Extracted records
####
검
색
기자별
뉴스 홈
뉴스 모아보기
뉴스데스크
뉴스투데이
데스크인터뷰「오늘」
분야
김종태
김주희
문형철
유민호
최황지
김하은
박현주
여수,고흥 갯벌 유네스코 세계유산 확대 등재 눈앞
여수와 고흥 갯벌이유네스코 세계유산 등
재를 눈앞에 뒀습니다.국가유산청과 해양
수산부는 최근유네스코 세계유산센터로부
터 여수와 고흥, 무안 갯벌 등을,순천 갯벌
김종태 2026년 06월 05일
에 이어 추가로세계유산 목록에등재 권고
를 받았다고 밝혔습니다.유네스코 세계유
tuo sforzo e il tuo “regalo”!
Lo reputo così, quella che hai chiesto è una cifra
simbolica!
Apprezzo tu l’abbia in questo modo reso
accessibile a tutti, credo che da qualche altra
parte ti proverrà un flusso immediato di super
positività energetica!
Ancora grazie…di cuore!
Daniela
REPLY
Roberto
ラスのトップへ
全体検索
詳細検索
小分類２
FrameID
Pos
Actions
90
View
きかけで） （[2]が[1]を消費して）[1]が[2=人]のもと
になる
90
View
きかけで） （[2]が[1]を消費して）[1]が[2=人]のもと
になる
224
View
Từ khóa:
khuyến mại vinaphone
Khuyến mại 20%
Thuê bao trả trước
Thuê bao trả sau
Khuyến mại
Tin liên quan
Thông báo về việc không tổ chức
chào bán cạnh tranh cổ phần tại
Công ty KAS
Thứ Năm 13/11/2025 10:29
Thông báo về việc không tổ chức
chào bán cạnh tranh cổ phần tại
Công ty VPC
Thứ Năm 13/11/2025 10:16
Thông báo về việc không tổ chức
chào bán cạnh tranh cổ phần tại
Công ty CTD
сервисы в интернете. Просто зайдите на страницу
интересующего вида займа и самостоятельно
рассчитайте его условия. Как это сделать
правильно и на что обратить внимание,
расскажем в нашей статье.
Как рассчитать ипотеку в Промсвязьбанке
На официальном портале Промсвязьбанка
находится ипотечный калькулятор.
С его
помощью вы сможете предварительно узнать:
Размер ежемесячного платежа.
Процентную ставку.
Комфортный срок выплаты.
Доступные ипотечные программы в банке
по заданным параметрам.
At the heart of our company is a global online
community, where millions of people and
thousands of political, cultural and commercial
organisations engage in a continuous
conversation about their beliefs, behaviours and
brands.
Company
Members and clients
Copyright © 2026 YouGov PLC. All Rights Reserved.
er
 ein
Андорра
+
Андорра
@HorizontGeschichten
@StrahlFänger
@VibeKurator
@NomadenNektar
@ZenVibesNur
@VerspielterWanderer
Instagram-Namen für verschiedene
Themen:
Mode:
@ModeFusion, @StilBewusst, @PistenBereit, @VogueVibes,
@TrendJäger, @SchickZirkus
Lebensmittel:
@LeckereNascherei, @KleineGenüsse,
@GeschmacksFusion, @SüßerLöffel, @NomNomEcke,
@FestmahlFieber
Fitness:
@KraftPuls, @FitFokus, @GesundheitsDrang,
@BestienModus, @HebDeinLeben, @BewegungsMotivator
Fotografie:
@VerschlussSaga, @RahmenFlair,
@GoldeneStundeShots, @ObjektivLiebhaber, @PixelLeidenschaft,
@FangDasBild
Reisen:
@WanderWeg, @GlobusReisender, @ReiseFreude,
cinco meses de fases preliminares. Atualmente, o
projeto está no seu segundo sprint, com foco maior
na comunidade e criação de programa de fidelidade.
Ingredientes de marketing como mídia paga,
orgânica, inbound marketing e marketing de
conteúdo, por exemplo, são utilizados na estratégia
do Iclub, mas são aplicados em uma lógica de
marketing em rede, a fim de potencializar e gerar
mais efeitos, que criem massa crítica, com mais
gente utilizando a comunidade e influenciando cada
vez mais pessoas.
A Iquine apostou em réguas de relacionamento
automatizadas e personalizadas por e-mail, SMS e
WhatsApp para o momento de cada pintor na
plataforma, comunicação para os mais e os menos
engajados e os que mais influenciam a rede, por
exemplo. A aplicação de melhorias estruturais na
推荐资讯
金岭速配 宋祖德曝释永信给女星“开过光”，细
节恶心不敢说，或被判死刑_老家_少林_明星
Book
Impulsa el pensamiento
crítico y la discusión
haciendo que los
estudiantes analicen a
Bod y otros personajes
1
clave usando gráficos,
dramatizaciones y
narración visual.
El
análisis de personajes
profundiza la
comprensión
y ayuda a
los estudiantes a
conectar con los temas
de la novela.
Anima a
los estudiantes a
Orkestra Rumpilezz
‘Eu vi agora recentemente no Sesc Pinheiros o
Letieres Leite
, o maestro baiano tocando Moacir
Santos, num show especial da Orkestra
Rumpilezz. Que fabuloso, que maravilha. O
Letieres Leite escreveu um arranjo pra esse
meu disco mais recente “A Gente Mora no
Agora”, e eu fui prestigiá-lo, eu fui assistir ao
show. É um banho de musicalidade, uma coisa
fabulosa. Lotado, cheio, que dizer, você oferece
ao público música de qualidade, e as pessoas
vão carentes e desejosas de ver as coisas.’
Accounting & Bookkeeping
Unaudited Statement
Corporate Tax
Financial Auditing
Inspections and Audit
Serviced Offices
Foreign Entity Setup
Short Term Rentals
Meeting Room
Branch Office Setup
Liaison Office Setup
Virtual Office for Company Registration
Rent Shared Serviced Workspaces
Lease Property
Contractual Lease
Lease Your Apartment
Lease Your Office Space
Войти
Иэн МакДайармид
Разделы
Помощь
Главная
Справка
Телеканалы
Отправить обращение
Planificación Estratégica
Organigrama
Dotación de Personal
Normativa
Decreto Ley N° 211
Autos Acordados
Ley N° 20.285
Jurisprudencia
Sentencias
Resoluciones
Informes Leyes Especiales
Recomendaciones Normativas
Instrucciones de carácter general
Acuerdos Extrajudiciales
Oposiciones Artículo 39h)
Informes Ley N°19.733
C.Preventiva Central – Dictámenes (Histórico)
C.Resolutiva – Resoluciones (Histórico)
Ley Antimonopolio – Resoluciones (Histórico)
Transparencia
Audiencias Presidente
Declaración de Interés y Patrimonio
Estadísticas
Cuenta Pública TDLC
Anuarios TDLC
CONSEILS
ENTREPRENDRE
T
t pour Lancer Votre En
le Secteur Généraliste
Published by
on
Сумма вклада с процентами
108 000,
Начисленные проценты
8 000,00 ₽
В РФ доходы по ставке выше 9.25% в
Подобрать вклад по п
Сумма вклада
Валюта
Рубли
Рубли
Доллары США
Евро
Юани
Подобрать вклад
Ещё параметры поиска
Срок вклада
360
####
Copy out all the lines with every "Members and clients" renamed to "Members and partners" and nothing else changed.

검
색
기자별
뉴스 홈
뉴스 모아보기
뉴스데스크
뉴스투데이
데스크인터뷰「오늘」
분야
김종태
김주희
문형철
유민호
최황지
김하은
박현주
여수,고흥 갯벌 유네스코 세계유산 확대 등재 눈앞
여수와 고흥 갯벌이유네스코 세계유산 등
재를 눈앞에 뒀습니다.국가유산청과 해양
수산부는 최근유네스코 세계유산센터로부
터 여수와 고흥, 무안 갯벌 등을,순천 갯벌
김종태 2026년 06월 05일
에 이어 추가로세계유산 목록에등재 권고
를 받았다고 밝혔습니다.유네스코 세계유
tuo sforzo e il tuo “regalo”!
Lo reputo così, quella che hai chiesto è una cifra
simbolica!
Apprezzo tu l’abbia in questo modo reso
accessibile a tutti, credo che da qualche altra
parte ti proverrà un flusso immediato di super
positività energetica!
Ancora grazie…di cuore!
Daniela
REPLY
Roberto
ラスのトップへ
全体検索
詳細検索
小分類２
FrameID
Pos
Actions
90
View
きかけで） （[2]が[1]を消費して）[1]が[2=人]のもと
になる
90
View
きかけで） （[2]が[1]を消費して）[1]が[2=人]のもと
になる
224
View
Từ khóa:
khuyến mại vinaphone
Khuyến mại 20%
Thuê bao trả trước
Thuê bao trả sau
Khuyến mại
Tin liên quan
Thông báo về việc không tổ chức
chào bán cạnh tranh cổ phần tại
Công ty KAS
Thứ Năm 13/11/2025 10:29
Thông báo về việc không tổ chức
chào bán cạnh tranh cổ phần tại
Công ty VPC
Thứ Năm 13/11/2025 10:16
Thông báo về việc không tổ chức
chào bán cạnh tranh cổ phần tại
Công ty CTD
сервисы в интернете. Просто зайдите на страницу
интересующего вида займа и самостоятельно
рассчитайте его условия. Как это сделать
правильно и на что обратить внимание,
расскажем в нашей статье.
Как рассчитать ипотеку в Промсвязьбанке
На официальном портале Промсвязьбанка
находится ипотечный калькулятор.
С его
помощью вы сможете предварительно узнать:
Размер ежемесячного платежа.
Процентную ставку.
Комфортный срок выплаты.
Доступные ипотечные программы в банке
по заданным параметрам.
At the heart of our company is a global online
community, where millions of people and
thousands of political, cultural and commercial
organisations engage in a continuous
conversation about their beliefs, behaviours and
brands.
Company
Members and partners
Copyright © 2026 YouGov PLC. All Rights Reserved.
er
 ein
Андорра
+
Андорра
@HorizontGeschichten
@StrahlFänger
@VibeKurator
@NomadenNektar
@ZenVibesNur
@VerspielterWanderer
Instagram-Namen für verschiedene
Themen:
Mode:
@ModeFusion, @StilBewusst, @PistenBereit, @VogueVibes,
@TrendJäger, @SchickZirkus
Lebensmittel:
@LeckereNascherei, @KleineGenüsse,
@GeschmacksFusion, @SüßerLöffel, @NomNomEcke,
@FestmahlFieber
Fitness:
@KraftPuls, @FitFokus, @GesundheitsDrang,
@BestienModus, @HebDeinLeben, @BewegungsMotivator
Fotografie:
@VerschlussSaga, @RahmenFlair,
@GoldeneStundeShots, @ObjektivLiebhaber, @PixelLeidenschaft,
@FangDasBild
Reisen:
@WanderWeg, @GlobusReisender, @ReiseFreude,
cinco meses de fases preliminares. Atualmente, o
projeto está no seu segundo sprint, com foco maior
na comunidade e criação de programa de fidelidade.
Ingredientes de marketing como mídia paga,
orgânica, inbound marketing e marketing de
conteúdo, por exemplo, são utilizados na estratégia
do Iclub, mas são aplicados em uma lógica de
marketing em rede, a fim de potencializar e gerar
mais efeitos, que criem massa crítica, com mais
gente utilizando a comunidade e influenciando cada
vez mais pessoas.
A Iquine apostou em réguas de relacionamento
automatizadas e personalizadas por e-mail, SMS e
WhatsApp para o momento de cada pintor na
plataforma, comunicação para os mais e os menos
engajados e os que mais influenciam a rede, por
exemplo. A aplicação de melhorias estruturais na
推荐资讯
金岭速配 宋祖德曝释永信给女星“开过光”，细
节恶心不敢说，或被判死刑_老家_少林_明星
Book
Impulsa el pensamiento
crítico y la discusión
haciendo que los
estudiantes analicen a
Bod y otros personajes
1
clave usando gráficos,
dramatizaciones y
narración visual.
El
análisis de personajes
profundiza la
comprensión
y ayuda a
los estudiantes a
conectar con los temas
de la novela.
Anima a
los estudiantes a
Orkestra Rumpilezz
‘Eu vi agora recentemente no Sesc Pinheiros o
Letieres Leite
, o maestro baiano tocando Moacir
Santos, num show especial da Orkestra
Rumpilezz. Que fabuloso, que maravilha. O
Letieres Leite escreveu um arranjo pra esse
meu disco mais recente “A Gente Mora no
Agora”, e eu fui prestigiá-lo, eu fui assistir ao
show. É um banho de musicalidade, uma coisa
fabulosa. Lotado, cheio, que dizer, você oferece
ao público música de qualidade, e as pessoas
vão carentes e desejosas de ver as coisas.’
Accounting & Bookkeeping
Unaudited Statement
Corporate Tax
Financial Auditing
Inspections and Audit
Serviced Offices
Foreign Entity Setup
Short Term Rentals
Meeting Room
Branch Office Setup
Liaison Office Setup
Virtual Office for Company Registration
Rent Shared Serviced Workspaces
Lease Property
Contractual Lease
Lease Your Apartment
Lease Your Office Space
Войти
Иэн МакДайармид
Разделы
Помощь
Главная
Справка
Телеканалы
Отправить обращение
Planificación Estratégica
Organigrama
Dotación de Personal
Normativa
Decreto Ley N° 211
Autos Acordados
Ley N° 20.285
Jurisprudencia
Sentencias
Resoluciones
Informes Leyes Especiales
Recomendaciones Normativas
Instrucciones de carácter general
Acuerdos Extrajudiciales
Oposiciones Artículo 39h)
Informes Ley N°19.733
C.Preventiva Central – Dictámenes (Histórico)
C.Resolutiva – Resoluciones (Histórico)
Ley Antimonopolio – Resoluciones (Histórico)
Transparencia
Audiencias Presidente
Declaración de Interés y Patrimonio
Estadísticas
Cuenta Pública TDLC
Anuarios TDLC
CONSEILS
ENTREPRENDRE
T
t pour Lancer Votre En
le Secteur Généraliste
Published by
on
Сумма вклада с процентами
108 000,
Начисленные проценты
8 000,00 ₽
В РФ доходы по ставке выше 9.25% в
Подобрать вклад по п
Сумма вклада
Валюта
Рубли
Рубли
Доллары США
Евро
Юани
Подобрать вклад
Ещё параметры поиска
Срок вклада
360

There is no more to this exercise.